Tinggal di tempat baru, meski tidak sebagus tempat semula jauh lebih baik buatku. Pertama, harganya lebih murah 3 kali dari harga sewa rumah kos lama. Kedua, bisa memasak. Seminggu pertama, aku menikmari euforia ini. Tapi masuk minggu kedua, aku mulai galau. Ternyata tempat ini sepi. Tiap hari aku susah payah bangun pagi. Satu-satunya ‘pihak’ yang membangunkanku hanya ayam jantan milik tetangga. Aku membayangkan, kalau tinggal di tempat yang ramai, jam 5 subuh sudah mendengar deru kendaraan di jalan raya dan aktivitas orang-orang berjualan. Itu amat menarik buatku. Tapi di sini, jam 6 pagi orang masih di kamarnya masing-masing.
Duh, parah sekali. Apa sebetulnya yang terjadi denganku? Mengapa sulit mengendalikan keadaan? Aku malu demi mendapati bahwa keadaanlah yang saat ini menguasai suasana hatiku. Tapi aku harus mencari jalan keluar. Harus mencari dimana lokasi tempat tinggal yang tepat. Dan intuisi adalah instrumen terpenting yang harus kugunakan.
***
Pada saat yang sama di sekretariat Pelmakris.

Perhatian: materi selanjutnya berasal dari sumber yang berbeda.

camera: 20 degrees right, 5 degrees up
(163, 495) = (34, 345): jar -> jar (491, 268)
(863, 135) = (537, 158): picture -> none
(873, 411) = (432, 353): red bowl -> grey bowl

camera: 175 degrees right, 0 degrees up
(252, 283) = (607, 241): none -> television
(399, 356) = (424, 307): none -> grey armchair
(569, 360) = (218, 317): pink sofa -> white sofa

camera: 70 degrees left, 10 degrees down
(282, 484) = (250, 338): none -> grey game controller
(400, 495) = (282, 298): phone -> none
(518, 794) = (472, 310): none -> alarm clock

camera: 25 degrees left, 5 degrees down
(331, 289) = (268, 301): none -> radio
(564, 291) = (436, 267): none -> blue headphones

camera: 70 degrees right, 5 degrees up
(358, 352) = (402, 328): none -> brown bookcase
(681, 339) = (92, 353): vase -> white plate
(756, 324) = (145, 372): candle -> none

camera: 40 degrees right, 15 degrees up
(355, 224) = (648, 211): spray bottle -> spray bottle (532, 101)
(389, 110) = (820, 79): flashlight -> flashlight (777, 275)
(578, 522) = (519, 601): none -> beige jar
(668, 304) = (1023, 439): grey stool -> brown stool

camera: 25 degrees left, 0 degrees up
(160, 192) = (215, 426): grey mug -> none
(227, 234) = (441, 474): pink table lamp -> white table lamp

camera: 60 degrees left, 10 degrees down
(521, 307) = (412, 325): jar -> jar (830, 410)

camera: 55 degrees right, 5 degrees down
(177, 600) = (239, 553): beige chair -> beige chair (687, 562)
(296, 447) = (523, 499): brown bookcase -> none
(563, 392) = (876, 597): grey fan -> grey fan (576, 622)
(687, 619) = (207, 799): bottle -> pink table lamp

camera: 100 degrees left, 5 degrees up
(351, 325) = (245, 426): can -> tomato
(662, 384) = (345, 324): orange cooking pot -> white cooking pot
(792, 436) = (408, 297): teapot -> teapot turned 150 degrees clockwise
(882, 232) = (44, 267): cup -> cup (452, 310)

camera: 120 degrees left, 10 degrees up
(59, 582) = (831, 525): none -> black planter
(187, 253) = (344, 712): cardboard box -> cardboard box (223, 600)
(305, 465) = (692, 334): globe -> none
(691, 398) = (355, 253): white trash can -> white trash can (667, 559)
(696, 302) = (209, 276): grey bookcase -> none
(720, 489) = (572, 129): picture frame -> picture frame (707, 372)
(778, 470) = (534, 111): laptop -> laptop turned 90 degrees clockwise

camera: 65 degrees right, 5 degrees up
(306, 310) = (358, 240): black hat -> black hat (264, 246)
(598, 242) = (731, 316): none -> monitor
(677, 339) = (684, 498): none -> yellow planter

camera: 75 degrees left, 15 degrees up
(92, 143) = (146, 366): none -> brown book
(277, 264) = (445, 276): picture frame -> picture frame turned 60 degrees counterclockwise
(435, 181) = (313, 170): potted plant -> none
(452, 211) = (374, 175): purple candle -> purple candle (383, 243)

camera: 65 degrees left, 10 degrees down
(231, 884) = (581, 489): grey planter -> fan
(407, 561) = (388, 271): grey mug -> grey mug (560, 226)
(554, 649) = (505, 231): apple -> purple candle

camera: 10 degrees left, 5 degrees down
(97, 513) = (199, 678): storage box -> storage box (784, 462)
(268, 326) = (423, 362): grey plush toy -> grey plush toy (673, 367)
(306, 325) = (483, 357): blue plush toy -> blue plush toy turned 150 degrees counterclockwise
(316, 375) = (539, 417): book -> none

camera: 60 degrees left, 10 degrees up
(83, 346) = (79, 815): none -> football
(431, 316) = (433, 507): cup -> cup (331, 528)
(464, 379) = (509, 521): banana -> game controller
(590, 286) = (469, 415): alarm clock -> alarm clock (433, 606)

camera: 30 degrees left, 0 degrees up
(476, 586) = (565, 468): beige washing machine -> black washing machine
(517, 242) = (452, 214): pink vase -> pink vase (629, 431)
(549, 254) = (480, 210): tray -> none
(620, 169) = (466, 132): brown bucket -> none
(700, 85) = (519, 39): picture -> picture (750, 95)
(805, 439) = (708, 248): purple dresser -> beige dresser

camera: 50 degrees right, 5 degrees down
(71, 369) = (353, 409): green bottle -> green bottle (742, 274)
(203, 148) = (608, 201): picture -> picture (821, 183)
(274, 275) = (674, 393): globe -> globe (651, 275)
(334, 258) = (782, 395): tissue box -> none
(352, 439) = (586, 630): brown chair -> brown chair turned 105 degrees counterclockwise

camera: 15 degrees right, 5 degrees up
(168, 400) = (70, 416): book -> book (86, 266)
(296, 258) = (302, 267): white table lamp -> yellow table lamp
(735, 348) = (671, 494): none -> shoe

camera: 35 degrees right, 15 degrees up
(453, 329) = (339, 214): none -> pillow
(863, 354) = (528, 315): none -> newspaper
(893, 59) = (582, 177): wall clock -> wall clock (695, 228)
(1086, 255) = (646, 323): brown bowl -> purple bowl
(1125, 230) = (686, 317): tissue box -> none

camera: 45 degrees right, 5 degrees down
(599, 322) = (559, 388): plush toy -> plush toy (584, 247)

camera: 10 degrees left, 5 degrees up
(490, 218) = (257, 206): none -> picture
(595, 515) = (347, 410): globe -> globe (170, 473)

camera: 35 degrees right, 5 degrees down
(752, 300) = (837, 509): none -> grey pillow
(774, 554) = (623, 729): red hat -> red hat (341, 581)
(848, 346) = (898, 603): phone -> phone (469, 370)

Sry dan Toga berencana mencari sekretariat baru. Sebagai Ketua dan Sekretaris organisasi, mereka memegang peran penting dalam setiap pengambilan keputusan. Hari ini mereka akan menyurvey rumah di daerah Mandonga, yang iklannya muncul di koran Kencana Pos kemarin. Mereka menghungiku minta ditemani. “Kak Melda, temani kami survey rumah di belakang Kantor Pos Mandala,“ pinta Sry.
“Ayo, saya temani ko,” jawab saya.
Pukul sepuluh tepat kami sudah berada di sebuah rumah yang letaknya tidak terlalu jauh dari jalan besar. Rumah dengan empat kamar tidur, ruang tamu yang bergabung dengan ruang keluarga berbentuk huruf ‘L’ dan di bagian belakang ada dapur dan kamar mandi yang bersebelahan menghadap satu ruang terbuka yang bisa digunakan sebagai teras belakang.
Ibu Kartika, pemilik rumah menjelaskan bahwa rumah itu bukan untuk disewakan tetapi untuk dijual. “Kalau kalian ada uang 60 juta, saya lepas rumah ini,” kata Ibu.
“Tidak bisa ka bu kalau kami sewa saja? Kan nanti akan ada uang juga terkumpul,” bujuk Toga.
“Ah, kalau cuma kontrak pertahun lama sekali kasian,” jawab Ibu Kartika.
“Jadi bagaimana?”
“Ya harus dibeli. Ini rumah mau kami jual, kalau ada orang kalian kenal mau cari rumah, tolong pi kasih tahu ini rumah,“ Ibu malah menawarkan kami jadi makelar rumah, hehe.
Akhirnya mereka membatalkan niat mengontrak rumah di kawasan Mandala itu. Tapi aku terpikat dengan rumah ini. Ketika melihat-lihat ruangan di dalamnya, seketika aku merasakan chemistry yang kuat dengan tempat ini.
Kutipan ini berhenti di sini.